In the same year he started with the London Symphony Orchestra as second bassoon to Paul Draper. With them he participated in the pioneering opera seasons at Glyndebourne under Fritz Busch. Here he also encountered a former fellow student, the oboist Natalie Caine, whom he married in 1938.

During the Second World War he served with the Royal Air Force Central Band.
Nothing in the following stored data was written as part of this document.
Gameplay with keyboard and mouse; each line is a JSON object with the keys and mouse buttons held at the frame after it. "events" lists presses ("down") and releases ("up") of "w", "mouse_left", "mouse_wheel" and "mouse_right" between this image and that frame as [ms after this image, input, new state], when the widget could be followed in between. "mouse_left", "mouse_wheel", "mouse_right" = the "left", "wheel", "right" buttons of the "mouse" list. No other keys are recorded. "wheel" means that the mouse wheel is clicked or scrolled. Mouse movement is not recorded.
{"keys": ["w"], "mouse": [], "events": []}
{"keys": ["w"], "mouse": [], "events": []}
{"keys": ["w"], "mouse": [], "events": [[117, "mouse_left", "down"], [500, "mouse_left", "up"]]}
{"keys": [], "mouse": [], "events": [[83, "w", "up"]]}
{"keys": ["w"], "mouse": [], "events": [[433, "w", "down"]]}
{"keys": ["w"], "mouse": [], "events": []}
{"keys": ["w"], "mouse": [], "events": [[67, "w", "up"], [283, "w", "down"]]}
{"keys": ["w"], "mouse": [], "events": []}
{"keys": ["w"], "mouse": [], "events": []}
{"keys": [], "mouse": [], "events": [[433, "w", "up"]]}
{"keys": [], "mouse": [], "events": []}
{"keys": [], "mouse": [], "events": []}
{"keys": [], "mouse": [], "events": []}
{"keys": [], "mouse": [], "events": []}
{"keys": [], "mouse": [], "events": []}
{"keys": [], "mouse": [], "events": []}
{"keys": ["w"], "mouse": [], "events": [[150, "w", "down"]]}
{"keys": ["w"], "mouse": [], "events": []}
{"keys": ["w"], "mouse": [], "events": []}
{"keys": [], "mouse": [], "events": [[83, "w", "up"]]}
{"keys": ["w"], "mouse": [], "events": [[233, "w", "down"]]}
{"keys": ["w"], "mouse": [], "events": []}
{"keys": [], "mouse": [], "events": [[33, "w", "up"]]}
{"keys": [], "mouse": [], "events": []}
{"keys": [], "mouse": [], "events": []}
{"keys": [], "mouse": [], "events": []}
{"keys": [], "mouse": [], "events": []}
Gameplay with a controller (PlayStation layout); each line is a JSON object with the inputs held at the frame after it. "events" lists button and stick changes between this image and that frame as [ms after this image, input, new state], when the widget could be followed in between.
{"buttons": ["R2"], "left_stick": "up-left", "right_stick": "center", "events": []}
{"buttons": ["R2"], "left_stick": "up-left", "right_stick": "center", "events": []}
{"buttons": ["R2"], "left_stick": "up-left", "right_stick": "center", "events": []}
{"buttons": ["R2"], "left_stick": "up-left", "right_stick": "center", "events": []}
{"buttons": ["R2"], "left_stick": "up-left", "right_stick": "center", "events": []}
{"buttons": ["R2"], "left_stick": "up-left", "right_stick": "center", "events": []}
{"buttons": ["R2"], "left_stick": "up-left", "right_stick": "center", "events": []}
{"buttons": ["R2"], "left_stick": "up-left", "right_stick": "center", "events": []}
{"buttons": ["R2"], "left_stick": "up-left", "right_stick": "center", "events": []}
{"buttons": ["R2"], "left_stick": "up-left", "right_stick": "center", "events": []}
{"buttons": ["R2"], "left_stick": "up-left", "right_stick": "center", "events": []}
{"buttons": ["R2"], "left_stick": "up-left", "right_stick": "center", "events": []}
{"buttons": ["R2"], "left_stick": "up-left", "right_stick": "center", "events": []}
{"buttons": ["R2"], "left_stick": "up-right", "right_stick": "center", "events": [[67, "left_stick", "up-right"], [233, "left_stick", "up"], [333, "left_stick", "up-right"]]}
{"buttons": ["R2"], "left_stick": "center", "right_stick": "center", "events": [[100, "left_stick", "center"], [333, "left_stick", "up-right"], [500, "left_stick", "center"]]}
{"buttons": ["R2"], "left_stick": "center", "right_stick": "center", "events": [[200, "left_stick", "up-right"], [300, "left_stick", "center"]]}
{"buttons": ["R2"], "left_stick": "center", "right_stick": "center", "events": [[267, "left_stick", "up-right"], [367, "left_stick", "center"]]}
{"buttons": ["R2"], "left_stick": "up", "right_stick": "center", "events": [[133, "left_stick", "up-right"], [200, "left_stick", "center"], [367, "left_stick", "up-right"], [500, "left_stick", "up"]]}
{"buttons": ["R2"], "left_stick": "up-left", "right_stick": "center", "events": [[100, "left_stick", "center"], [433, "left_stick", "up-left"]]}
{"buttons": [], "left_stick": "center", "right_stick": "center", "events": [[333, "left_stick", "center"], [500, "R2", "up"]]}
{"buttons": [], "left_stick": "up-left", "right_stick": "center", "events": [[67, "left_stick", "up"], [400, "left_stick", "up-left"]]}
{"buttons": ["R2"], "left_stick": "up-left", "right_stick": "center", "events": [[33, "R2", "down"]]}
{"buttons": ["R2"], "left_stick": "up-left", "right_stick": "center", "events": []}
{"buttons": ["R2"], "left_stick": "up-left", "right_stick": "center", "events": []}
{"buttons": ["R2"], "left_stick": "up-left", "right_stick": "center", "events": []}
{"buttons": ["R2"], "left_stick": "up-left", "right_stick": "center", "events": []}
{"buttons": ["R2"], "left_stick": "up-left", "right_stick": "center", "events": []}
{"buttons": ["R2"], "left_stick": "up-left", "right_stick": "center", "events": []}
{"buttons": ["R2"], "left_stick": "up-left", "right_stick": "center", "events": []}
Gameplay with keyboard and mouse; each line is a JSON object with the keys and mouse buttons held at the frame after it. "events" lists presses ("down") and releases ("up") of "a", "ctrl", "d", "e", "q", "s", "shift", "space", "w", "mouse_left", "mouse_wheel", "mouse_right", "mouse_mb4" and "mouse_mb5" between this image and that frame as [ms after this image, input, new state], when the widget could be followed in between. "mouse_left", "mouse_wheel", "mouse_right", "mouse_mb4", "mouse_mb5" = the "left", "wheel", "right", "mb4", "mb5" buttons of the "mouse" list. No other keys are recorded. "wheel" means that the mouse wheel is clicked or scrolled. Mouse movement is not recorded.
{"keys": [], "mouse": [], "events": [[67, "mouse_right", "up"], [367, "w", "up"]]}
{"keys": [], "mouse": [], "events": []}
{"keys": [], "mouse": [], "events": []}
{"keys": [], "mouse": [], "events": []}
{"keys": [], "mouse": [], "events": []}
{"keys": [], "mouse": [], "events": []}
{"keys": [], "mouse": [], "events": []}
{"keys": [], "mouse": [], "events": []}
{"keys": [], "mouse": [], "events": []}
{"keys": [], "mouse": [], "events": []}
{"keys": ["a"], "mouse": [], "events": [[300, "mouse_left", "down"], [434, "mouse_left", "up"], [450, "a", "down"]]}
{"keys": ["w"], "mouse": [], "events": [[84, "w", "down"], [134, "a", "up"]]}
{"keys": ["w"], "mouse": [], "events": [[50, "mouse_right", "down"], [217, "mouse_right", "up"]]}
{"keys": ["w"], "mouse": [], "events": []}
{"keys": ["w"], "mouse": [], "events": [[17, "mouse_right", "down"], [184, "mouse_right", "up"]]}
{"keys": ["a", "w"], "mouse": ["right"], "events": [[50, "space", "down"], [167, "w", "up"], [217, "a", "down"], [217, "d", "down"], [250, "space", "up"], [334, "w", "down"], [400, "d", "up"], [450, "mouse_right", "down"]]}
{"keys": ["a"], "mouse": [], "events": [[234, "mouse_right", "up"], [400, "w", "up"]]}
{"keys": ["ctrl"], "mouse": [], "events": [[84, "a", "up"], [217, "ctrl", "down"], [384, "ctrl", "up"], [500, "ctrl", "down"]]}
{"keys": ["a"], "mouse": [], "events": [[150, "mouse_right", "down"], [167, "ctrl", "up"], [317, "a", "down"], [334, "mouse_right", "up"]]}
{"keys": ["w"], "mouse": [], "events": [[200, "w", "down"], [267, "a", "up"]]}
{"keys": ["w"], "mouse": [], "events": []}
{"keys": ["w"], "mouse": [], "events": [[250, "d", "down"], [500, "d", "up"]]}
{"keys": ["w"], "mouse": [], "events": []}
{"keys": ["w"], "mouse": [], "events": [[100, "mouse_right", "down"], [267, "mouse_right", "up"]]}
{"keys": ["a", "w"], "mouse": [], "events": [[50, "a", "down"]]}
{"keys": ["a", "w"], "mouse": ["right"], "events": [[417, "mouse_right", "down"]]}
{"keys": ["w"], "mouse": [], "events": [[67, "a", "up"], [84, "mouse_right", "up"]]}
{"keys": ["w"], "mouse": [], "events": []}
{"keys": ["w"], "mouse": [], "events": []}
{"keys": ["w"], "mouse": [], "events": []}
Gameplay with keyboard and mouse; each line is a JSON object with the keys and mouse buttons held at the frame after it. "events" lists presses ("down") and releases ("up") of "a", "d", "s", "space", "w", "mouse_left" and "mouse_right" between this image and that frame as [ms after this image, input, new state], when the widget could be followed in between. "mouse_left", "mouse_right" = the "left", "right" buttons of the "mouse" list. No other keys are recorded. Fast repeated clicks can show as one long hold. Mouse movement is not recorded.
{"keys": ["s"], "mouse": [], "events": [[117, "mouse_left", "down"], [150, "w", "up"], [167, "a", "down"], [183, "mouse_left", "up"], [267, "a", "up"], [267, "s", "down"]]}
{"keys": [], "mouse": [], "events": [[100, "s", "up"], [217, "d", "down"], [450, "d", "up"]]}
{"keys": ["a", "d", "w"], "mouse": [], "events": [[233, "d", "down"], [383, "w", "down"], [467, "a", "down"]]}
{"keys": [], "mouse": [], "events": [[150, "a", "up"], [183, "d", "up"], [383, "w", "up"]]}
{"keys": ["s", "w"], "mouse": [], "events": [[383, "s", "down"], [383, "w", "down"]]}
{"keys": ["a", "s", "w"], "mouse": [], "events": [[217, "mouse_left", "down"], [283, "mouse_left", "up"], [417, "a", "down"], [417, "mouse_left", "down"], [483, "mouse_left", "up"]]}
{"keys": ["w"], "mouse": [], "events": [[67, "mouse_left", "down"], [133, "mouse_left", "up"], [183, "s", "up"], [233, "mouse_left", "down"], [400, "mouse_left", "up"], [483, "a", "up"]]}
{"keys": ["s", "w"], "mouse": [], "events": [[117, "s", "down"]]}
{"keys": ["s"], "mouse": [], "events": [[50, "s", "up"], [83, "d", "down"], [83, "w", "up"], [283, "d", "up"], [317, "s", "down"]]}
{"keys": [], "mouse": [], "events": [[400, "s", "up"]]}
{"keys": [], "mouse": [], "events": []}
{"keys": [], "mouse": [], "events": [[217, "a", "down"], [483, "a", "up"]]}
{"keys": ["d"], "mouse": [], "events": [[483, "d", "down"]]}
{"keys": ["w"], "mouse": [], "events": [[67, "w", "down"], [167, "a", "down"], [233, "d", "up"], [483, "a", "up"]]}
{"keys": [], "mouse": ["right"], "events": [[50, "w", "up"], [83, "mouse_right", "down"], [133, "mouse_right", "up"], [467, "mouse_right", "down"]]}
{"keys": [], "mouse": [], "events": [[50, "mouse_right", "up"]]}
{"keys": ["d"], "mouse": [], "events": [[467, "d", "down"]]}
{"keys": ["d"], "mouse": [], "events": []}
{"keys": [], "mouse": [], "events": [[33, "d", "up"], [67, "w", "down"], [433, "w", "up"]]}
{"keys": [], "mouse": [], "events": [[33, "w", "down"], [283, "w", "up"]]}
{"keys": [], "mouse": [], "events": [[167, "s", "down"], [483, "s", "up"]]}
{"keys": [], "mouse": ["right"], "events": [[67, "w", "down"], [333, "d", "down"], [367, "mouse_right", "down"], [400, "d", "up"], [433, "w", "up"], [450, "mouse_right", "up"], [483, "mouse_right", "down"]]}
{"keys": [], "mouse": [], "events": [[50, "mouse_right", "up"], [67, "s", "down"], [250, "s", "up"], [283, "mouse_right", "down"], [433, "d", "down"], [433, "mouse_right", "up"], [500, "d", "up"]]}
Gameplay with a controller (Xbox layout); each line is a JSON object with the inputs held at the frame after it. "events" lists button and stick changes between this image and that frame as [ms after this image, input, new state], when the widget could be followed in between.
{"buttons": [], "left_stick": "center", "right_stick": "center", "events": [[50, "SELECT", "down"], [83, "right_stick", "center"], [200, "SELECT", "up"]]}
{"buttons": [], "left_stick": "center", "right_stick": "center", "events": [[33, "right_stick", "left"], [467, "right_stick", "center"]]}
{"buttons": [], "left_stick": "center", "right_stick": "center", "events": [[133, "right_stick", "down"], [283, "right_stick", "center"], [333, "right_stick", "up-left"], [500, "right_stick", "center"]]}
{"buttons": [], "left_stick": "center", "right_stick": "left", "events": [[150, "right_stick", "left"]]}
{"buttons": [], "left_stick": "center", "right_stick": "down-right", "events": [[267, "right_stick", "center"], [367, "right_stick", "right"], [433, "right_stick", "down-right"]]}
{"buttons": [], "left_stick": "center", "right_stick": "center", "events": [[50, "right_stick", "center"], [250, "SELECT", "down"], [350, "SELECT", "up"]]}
Its conductor Wing Commander R.P. O'Donnell managed to recruit much of the cream of London's orchestras for this legendary ensemble: it contained such well-known players as Gareth Morris, Leonard Brain and Eddie Walker among the woodwind, Dennis Brain, Harold Jackson and Norman del Mar among the brass, and Harry Blech, Fred Grinke, Leonard Hirsch, David Martin, Jim Merrett and James Whitehead plus the Griller quartet among the strings. Notable engagements undertaken by the RAF Symphony Orchestra included a coast to coast tour of the United States in 1944, and an appearance at the Potsdam Conference the following year.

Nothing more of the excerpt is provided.